Maryland's housing market spiraled further downward this past summer, registering the fourth-biggest drop among all the states as home sales fell nearly 30 percent from a year earlier.
Despite the tumbling sales, the median sale price of existing homes in the Baltimore area managed to rise 1.7 percent in the July-September quarter compared with the same period last year, according to a National Association of Realtors report released yesterday. But Maryland's home-sales dive of 28.6 percent was more than double the 13.7 percent drop for the nation.
Indications are that the market isn't getting better. Home sales in Baltimore and the five surrounding counties plunged 31.74 percent in October from a year earlier, the most in the eight years that Metropolitan Regional Information Systems Inc. has tracked sales through the multiple listing service.
"At one point, homes were selling very fast, and now the inventory is catching up and overtaking the demand," said Daraius Irani, director of the applied economics group at RESI, Towson University's research and consulting arm. "It's somewhat of a concern that it's fallen."
Only three states -- Nevada, Florida and Arizona -- had greater slumps in home sales than Maryland. That only two states, North Dakota and Vermont, posted increases emphasizes the severity of the housing market slowdown, industry experts said.

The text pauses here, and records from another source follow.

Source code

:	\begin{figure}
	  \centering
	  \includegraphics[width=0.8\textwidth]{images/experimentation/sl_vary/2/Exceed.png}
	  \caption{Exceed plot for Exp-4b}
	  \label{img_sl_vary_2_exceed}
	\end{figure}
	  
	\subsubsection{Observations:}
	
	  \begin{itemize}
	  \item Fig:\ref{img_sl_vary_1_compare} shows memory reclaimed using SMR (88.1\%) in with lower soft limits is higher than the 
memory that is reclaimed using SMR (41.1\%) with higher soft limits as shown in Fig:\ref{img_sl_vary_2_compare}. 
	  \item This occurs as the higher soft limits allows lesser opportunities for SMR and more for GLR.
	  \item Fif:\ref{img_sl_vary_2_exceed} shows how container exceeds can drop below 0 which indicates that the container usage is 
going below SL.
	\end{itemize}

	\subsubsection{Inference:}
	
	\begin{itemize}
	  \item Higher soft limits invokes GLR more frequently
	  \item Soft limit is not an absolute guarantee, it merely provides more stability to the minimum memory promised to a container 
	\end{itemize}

The sales picture in Maryland deteriorated over the course of the year, the NAR data show. In the second quarter, the year-over-year decline was 21.1 percent, the fifth-worst in the nation. In the first quarter, the decline was 10 percent. Still, during the third quarter, all the state's metro areas surveyed, except Hagerstown/Martinsburg, W.Va., reported an increase in the median sale price of existing single-family homes. The median is the midpoint, with half of the homes selling for more and half for less.
At 70th, the Baltimore region ranked near the middle of the 150 metropolitan areas surveyed nationwide, 93 of which demonstrated price increases, according to the NAR report. Hagerstown, where prices dropped by 8 percent, was one of 54 metro areas to experience declines. The biggest price drop -- 12.4 percent -- came in Palm Bay/Melbourne, Fla.
The median price in the Washington, D.C., metro area, including Northern Virginia, rose 1.3 percent, the NAR reported.